For the records that follow, please set down exactly the lines between the one holding "Figure 2: EM" and the one holding "Figure 3: Row", inclusive, and only those.

## RECORDS TO PROCESS
*** Begin section ***
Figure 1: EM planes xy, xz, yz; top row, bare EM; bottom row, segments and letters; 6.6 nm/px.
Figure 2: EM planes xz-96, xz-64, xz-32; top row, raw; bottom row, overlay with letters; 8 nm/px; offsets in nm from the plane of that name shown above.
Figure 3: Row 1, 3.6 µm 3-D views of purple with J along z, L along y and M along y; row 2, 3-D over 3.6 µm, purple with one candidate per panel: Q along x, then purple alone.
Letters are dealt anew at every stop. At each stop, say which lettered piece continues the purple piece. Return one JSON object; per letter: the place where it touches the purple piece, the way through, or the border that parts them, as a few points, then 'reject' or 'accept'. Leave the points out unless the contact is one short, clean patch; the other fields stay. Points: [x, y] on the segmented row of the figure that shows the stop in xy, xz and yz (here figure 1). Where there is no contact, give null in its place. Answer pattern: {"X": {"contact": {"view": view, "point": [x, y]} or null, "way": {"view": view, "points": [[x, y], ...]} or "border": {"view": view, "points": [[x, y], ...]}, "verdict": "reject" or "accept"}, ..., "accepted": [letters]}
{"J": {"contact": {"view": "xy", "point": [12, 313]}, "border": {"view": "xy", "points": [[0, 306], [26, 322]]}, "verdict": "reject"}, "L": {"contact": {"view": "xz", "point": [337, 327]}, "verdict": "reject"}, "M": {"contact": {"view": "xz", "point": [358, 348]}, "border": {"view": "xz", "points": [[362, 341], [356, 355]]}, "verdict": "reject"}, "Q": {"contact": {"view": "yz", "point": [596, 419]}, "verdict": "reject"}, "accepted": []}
*** End section ***
## ANSWER TO THIS EXERCISE
Figure 2: EM planes xz-96, xz-64, xz-32; top row, raw; bottom row, overlay with letters; 8 nm/px; offsets in nm from the plane of that name shown above.
Figure 3: Row 1, 3.6 µm 3-D views of purple with J along z, L along y and M along y; row 2, 3-D over 3.6 µm, purple with one candidate per panel: Q along x, then purple alone.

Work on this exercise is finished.